The Greens yet again call on the government to increase student support.

This is an issue that has been conspicuously dismissed in the budget. There are no proposals from the so-called ‘education revolution’ government to increase AUSTUDY, Youth Allowance and ABSTUDY.

The Greens join the higher education sector, National Union of Students, the National Tertiary Education Union and Universities Australia in calling on the government to urgently overhaul student financial support measures and deliver students a living wage whilst they are studying.

The Deputy Prime Minister has indicated that the ‘Bradley review’ of the sector will have a broad terms of reference and that this review will be looking at participation, access and opportunity. The Greens expect that this review will, like all other investigations into this area, find that student poverty is undermining the quality of higher education, is a threat to equity and must be urgently addressed.

The Greens welcome the increase in Commonwealth Scholarships in this bill from 44,000 to 88,000 by 2012. The Greens want the scholarship system to be examined as part of the Bradley review with a view to expanding the support available to students or even better, subsumed by a comprehensive system which ensures that students are able to concentrate on their studies during term time and are not forced to work more than 20 hours a week on average as the current student population does.

In the area of post graduate studies again this government has moved in the right direction but inexplicably fallen short of what the sector needs. This bill increases the number of Australian Postgraduate Awards which deliver financial support for PhD and Masters by research students to nearly 10,000. That is a positive step but again it doesn’t address the very real financial pressures that these students face because the level of financial support these awards give leaves postgraduates forced to work instead of researching or else struggle on an income less than the Henderson Poverty Line.

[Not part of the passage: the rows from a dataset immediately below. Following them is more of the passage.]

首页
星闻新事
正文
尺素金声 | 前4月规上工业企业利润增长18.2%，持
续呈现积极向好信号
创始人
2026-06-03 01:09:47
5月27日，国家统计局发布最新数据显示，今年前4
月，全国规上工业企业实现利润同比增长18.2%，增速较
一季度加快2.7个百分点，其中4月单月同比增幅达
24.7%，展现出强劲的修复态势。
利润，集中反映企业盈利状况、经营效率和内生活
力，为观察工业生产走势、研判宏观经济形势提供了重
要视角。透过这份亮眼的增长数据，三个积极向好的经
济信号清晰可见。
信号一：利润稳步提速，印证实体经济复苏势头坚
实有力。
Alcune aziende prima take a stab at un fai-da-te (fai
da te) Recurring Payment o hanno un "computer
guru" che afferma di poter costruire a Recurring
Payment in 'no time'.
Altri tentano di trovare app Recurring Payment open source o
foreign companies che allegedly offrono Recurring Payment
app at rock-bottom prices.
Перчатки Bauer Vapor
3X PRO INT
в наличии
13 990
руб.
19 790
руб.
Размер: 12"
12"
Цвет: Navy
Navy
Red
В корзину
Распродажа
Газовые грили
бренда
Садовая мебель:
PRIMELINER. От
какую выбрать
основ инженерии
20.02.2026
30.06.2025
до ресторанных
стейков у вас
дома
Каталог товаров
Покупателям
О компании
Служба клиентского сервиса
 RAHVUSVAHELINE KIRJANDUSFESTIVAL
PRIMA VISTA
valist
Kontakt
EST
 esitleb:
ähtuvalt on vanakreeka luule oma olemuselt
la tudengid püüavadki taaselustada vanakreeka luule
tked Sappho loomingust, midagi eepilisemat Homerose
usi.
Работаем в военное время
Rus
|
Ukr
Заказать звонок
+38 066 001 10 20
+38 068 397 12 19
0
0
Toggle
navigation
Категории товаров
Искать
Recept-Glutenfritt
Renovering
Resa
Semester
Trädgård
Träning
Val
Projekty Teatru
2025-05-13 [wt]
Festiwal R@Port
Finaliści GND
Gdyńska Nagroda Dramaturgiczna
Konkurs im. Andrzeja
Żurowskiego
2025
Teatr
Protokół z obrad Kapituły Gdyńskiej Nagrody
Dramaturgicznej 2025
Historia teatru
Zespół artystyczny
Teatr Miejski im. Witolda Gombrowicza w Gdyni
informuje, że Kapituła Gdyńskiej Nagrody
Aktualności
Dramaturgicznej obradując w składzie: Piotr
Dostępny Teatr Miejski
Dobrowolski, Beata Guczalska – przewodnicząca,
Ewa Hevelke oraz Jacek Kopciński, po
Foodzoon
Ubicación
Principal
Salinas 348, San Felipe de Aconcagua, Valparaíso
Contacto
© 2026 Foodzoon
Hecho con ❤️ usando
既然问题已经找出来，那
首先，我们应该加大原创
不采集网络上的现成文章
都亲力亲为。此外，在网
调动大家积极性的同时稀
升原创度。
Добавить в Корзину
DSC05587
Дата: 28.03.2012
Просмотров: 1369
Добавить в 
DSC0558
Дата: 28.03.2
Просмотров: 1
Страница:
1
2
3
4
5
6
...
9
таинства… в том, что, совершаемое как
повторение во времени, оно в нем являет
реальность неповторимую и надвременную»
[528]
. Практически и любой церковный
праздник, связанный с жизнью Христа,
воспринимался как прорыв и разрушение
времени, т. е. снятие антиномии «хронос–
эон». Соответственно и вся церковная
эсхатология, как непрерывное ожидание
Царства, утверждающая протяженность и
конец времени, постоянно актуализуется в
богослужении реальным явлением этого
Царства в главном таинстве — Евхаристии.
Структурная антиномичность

The philosophy underpinning the measures in this bill is of a much healthier variety than the previous government. The Greens hope that this government is starting to recognise that education spending is an investment rather than a cost. But what’s missing is the political drive to see the logic through and make the very large contributions that the sector needs. If these investments are not made in the next budget—which will be after the Bradley review has been completed—then the government’s rhetoric about an education revolution will be precisely that. Rhetoric! They will be exposed as frauds disguised in the language of commitment to education but with not follow through and no guts to commit to a genuine education revolution.

I will not be in the parliament when this test is faced but my fellow Greens will be—and in increased numbers. The Greens will continue to advocate for public education and for the investment that public education needs and deserves for our whole society to flourish. But time is running out—after 12 years of neglect its time to act.

One of my first speeches in this place was about my commitment to benefits of public education and about the need to support public higher education in particular. Then like now it came on the eve of a major review of the sector. Back then I told the Senate’

“The Greens believe that the solution to the self-created crisis in higher education is rooted in a fundamental reinvestment by the federal government in the sector—not via increased access to loans schemes but by a direct investment in the higher education sector.

In this context, the Greens see a review of higher education as timely—not as a chance to undermine the public education system but as a chance to put appropriate funding, appropriate investment, back into public education and to put this back on the agenda.”

It was true then and it is still true today. I have a little more hope now but The Greens will not rely on hope. Instead we will continue the fight to make Australia’s public education system the envy of the world and in doing so ensure that our community is best equipped to meet the challenges of the century - and meet them together, as a thoughtful, harmonious and prosperous people.